**WHAT YOU SHOULD DO:**
Each record is to be given again without alteration.

**DATA FOR ANALYSIS:**
◇ ◇ ◇ ◇ ◇

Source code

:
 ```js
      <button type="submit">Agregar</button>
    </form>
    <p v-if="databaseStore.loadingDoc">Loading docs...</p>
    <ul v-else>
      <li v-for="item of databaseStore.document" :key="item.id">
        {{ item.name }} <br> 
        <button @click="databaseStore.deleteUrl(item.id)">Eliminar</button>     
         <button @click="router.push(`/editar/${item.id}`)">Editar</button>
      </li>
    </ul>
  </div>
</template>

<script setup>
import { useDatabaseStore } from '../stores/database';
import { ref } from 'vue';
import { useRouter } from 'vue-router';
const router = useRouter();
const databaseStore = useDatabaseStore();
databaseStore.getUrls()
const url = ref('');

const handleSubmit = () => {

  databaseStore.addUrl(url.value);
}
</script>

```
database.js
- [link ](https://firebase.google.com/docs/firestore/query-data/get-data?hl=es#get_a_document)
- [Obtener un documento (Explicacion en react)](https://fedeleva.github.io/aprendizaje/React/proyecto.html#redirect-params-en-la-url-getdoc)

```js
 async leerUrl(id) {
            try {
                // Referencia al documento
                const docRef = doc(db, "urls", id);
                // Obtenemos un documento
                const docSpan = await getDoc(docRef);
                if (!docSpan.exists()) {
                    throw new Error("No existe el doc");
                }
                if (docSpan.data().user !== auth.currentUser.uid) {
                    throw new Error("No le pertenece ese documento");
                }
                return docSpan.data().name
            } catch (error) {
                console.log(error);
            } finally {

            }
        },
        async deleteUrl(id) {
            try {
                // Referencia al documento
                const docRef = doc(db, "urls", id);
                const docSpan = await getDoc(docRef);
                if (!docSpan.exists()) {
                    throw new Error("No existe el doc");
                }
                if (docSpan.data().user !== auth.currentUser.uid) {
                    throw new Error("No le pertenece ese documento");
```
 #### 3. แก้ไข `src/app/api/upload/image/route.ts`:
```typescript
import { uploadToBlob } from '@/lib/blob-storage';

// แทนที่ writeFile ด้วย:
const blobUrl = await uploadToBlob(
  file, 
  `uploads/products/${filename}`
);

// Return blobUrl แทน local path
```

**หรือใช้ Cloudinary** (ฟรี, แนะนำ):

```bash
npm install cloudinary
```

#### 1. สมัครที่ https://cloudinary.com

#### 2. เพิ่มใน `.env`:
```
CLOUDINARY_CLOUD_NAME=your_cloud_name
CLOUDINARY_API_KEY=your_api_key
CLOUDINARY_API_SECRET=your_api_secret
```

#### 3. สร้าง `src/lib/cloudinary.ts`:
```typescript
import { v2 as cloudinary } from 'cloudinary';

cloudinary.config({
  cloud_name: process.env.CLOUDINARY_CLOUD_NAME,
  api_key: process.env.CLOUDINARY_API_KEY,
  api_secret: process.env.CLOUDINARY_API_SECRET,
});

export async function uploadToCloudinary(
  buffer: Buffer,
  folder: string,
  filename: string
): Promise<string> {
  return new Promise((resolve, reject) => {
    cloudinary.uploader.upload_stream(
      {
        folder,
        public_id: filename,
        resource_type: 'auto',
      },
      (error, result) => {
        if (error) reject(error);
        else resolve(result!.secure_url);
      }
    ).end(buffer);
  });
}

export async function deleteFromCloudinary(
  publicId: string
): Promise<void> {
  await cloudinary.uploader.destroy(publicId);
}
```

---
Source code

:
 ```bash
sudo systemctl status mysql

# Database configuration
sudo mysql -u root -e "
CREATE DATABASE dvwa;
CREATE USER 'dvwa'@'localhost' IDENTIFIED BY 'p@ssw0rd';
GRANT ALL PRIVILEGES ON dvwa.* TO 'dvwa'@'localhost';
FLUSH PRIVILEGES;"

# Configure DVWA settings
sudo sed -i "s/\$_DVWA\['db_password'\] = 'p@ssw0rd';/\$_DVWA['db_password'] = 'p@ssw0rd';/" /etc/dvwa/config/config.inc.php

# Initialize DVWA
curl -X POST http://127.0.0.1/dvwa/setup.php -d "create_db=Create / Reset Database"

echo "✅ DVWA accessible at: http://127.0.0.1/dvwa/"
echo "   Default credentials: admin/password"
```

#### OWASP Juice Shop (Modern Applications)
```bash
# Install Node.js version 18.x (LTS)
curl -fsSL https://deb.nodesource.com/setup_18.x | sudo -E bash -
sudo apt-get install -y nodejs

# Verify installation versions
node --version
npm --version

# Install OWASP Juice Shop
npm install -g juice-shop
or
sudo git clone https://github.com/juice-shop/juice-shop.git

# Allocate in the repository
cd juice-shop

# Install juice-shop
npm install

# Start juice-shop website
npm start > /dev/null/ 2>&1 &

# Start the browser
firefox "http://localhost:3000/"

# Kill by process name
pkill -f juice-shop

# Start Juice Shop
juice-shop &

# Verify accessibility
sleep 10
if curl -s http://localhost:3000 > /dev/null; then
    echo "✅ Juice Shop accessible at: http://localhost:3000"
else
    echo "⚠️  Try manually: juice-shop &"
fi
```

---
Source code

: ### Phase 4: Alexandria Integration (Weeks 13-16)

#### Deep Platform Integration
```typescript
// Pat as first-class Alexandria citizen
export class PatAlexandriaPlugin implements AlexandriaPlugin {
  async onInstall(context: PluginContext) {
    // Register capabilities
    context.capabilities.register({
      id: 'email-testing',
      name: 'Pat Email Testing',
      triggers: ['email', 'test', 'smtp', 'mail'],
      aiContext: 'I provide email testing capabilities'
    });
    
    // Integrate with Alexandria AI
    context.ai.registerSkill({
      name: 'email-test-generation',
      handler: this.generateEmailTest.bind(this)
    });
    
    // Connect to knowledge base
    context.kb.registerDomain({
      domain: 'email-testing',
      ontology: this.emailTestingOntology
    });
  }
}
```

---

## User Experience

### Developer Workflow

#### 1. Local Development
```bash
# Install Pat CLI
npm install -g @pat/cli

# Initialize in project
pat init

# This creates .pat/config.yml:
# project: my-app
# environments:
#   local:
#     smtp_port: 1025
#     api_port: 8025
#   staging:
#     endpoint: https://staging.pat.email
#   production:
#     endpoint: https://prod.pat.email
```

◇ ◇ ◇ ◇ ◇

**RESULT OF THIS TASK:**
Source code

:
 ```js
      <button type="submit">Agregar</button>
    </form>
    <p v-if="databaseStore.loadingDoc">Loading docs...</p>
    <ul v-else>
      <li v-for="item of databaseStore.document" :key="item.id">
        {{ item.name }} <br> 
        <button @click="databaseStore.deleteUrl(item.id)">Eliminar</button>     
         <button @click="router.push(`/editar/${item.id}`)">Editar</button>
      </li>
    </ul>
  </div>
</template>

<script setup>
import { useDatabaseStore } from '../stores/database';
import { ref } from 'vue';
import { useRouter } from 'vue-router';
const router = useRouter();
const databaseStore = useDatabaseStore();
databaseStore.getUrls()
const url = ref('');

const handleSubmit = () => {

  databaseStore.addUrl(url.value);
}
</script>

```
database.js
- [link ](https://firebase.google.com/docs/firestore/query-data/get-data?hl=es#get_a_document)
- [Obtener un documento (Explicacion en react)](https://fedeleva.github.io/aprendizaje/React/proyecto.html#redirect-params-en-la-url-getdoc)

```js
 async leerUrl(id) {
            try {
                // Referencia al documento
                const docRef = doc(db, "urls", id);
                // Obtenemos un documento
                const docSpan = await getDoc(docRef);
                if (!docSpan.exists()) {
                    throw new Error("No existe el doc");
                }
                if (docSpan.data().user !== auth.currentUser.uid) {
                    throw new Error("No le pertenece ese documento");
                }
                return docSpan.data().name
            } catch (error) {
                console.log(error);
            } finally {

            }
        },
        async deleteUrl(id) {
            try {
                // Referencia al documento
                const docRef = doc(db, "urls", id);
                const docSpan = await getDoc(docRef);
                if (!docSpan.exists()) {
                    throw new Error("No existe el doc");
                }
                if (docSpan.data().user !== auth.currentUser.uid) {
                    throw new Error("No le pertenece ese documento");
```
 #### 3. แก้ไข `src/app/api/upload/image/route.ts`:
```typescript
import { uploadToBlob } from '@/lib/blob-storage';

// แทนที่ writeFile ด้วย:
const blobUrl = await uploadToBlob(
  file, 
  `uploads/products/${filename}`
);

// Return blobUrl แทน local path
```

**หรือใช้ Cloudinary** (ฟรี, แนะนำ):

```bash
npm install cloudinary
```

#### 1. สมัครที่ https://cloudinary.com

#### 2. เพิ่มใน `.env`:
```
CLOUDINARY_CLOUD_NAME=your_cloud_name
CLOUDINARY_API_KEY=your_api_key
CLOUDINARY_API_SECRET=your_api_secret
```

#### 3. สร้าง `src/lib/cloudinary.ts`:
```typescript
import { v2 as cloudinary } from 'cloudinary';

cloudinary.config({
  cloud_name: process.env.CLOUDINARY_CLOUD_NAME,
  api_key: process.env.CLOUDINARY_API_KEY,
  api_secret: process.env.CLOUDINARY_API_SECRET,
});

export async function uploadToCloudinary(
  buffer: Buffer,
  folder: string,
  filename: string
): Promise<string> {
  return new Promise((resolve, reject) => {
    cloudinary.uploader.upload_stream(
      {
        folder,
        public_id: filename,
        resource_type: 'auto',
      },
      (error, result) => {
        if (error) reject(error);
        else resolve(result!.secure_url);
      }
    ).end(buffer);
  });
}

export async function deleteFromCloudinary(
  publicId: string
): Promise<void> {
  await cloudinary.uploader.destroy(publicId);
}
```

---
Source code

:
 ```bash
sudo systemctl status mysql

# Database configuration
sudo mysql -u root -e "
CREATE DATABASE dvwa;
CREATE USER 'dvwa'@'localhost' IDENTIFIED BY 'p@ssw0rd';
GRANT ALL PRIVILEGES ON dvwa.* TO 'dvwa'@'localhost';
FLUSH PRIVILEGES;"

# Configure DVWA settings
sudo sed -i "s/\$_DVWA\['db_password'\] = 'p@ssw0rd';/\$_DVWA['db_password'] = 'p@ssw0rd';/" /etc/dvwa/config/config.inc.php

# Initialize DVWA
curl -X POST http://127.0.0.1/dvwa/setup.php -d "create_db=Create / Reset Database"

echo "✅ DVWA accessible at: http://127.0.0.1/dvwa/"
echo "   Default credentials: admin/password"
```

#### OWASP Juice Shop (Modern Applications)
```bash
# Install Node.js version 18.x (LTS)
curl -fsSL https://deb.nodesource.com/setup_18.x | sudo -E bash -
sudo apt-get install -y nodejs

# Verify installation versions
node --version
npm --version

# Install OWASP Juice Shop
npm install -g juice-shop
or
sudo git clone https://github.com/juice-shop/juice-shop.git

# Allocate in the repository
cd juice-shop

# Install juice-shop
npm install

# Start juice-shop website
npm start > /dev/null/ 2>&1 &

# Start the browser
firefox "http://localhost:3000/"

# Kill by process name
pkill -f juice-shop

# Start Juice Shop
juice-shop &

# Verify accessibility
sleep 10
if curl -s http://localhost:3000 > /dev/null; then
    echo "✅ Juice Shop accessible at: http://localhost:3000"
else
    echo "⚠️  Try manually: juice-shop &"
fi
```

---
Source code

: ### Phase 4: Alexandria Integration (Weeks 13-16)

#### Deep Platform Integration
```typescript
// Pat as first-class Alexandria citizen
export class PatAlexandriaPlugin implements AlexandriaPlugin {
  async onInstall(context: PluginContext) {
    // Register capabilities
    context.capabilities.register({
      id: 'email-testing',
      name: 'Pat Email Testing',
      triggers: ['email', 'test', 'smtp', 'mail'],
      aiContext: 'I provide email testing capabilities'
    });
    
    // Integrate with Alexandria AI
    context.ai.registerSkill({
      name: 'email-test-generation',
      handler: this.generateEmailTest.bind(this)
    });
    
    // Connect to knowledge base
    context.kb.registerDomain({
      domain: 'email-testing',
      ontology: this.emailTestingOntology
    });
  }
}
```

---

## User Experience

### Developer Workflow

#### 1. Local Development
```bash
# Install Pat CLI
npm install -g @pat/cli

# Initialize in project
pat init

# This creates .pat/config.yml:
# project: my-app
# environments:
#   local:
#     smtp_port: 1025
#     api_port: 8025
#   staging:
#     endpoint: https://staging.pat.email
#   production:
#     endpoint: https://prod.pat.email
```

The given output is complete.